The rectangular prism is measured 1x2x3 as shown, find the the projection of vector u onto vector v.

i'm having trouble finding the points of u and v

my guess:
u(1,0,3)
v(1,2,3)

The formula for the projection of u on v is


proju on v = (u*v/||v||^2) v


what you are using for u and v is incorrect

u = (3,0,1) v = (3,2,-1)

The projection of u along v is simply:
u . v/|v|
So you have:
(3i + 0j + k) . (3i + 2j - k) / (3^2 + 2^2 + (-1)^2)^0.5
= (3x3) + (0x2) + (1x-1) / (14)^0.5
= 8 / sqrt 14

How did you get the x value to be 3? isn't the x value the width/depth of the rectangular prism, thus 1? and the height 3 = z value and the length 2=y value?

Originally Posted by skeske1234

How did you get the x value to be 3? isn't the x value the width/depth of the rectangular prism, thus 1? and the height 3 = z value and the length 2=y value?

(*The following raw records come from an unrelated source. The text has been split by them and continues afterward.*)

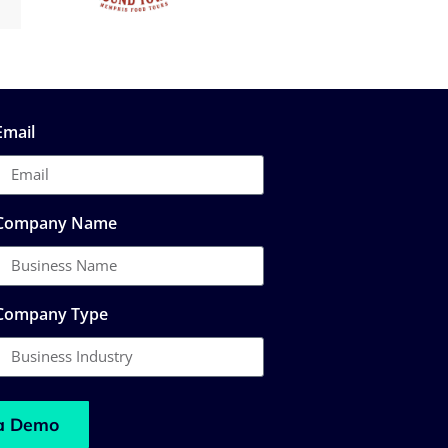
Email
Company Name
Company Type
a Demo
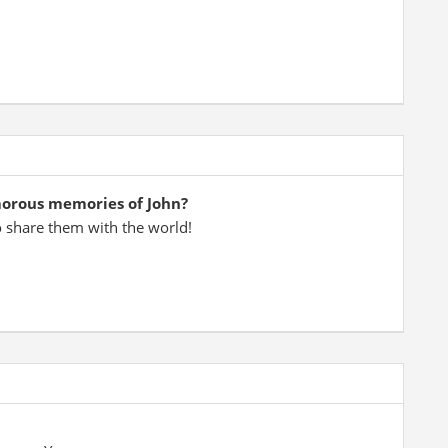
morous memories of John?
o share them with the world!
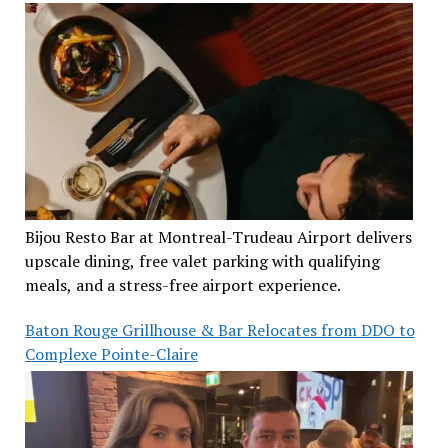
Bijou Resto Bar at Montreal-Trudeau Airport delivers
upscale dining, free valet parking with qualifying
meals, and a stress-free airport experience.
Baton Rouge Grillhouse & Bar Relocates from DDO to
Complexe Pointe-Claire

You just learn the rule for projections.

The projection of u along v is simply:
u . v/|v|
So you have:
(3i + 0j + k) . (3i + 2j - k) / (3^2 + 2^2 + (-1)^2)^0.5
= (3x3) + (0x2) + (1x-1) / (14)^0.5
= 8 / sqrt 14

The projection is a vector --what you have here is the magnitude of the projection

Plato, I mean how did you get the point (3,2,-1)? like the vector points of u and v, in order to plug in formula

At firs tglance it appears as though u goes from(0,0,1) to (3,0,1)

so u should b3 3i not 3i + k as I suggested

and v goes from (0,0,1) to (3,2,0) v = 3 i + 2j -k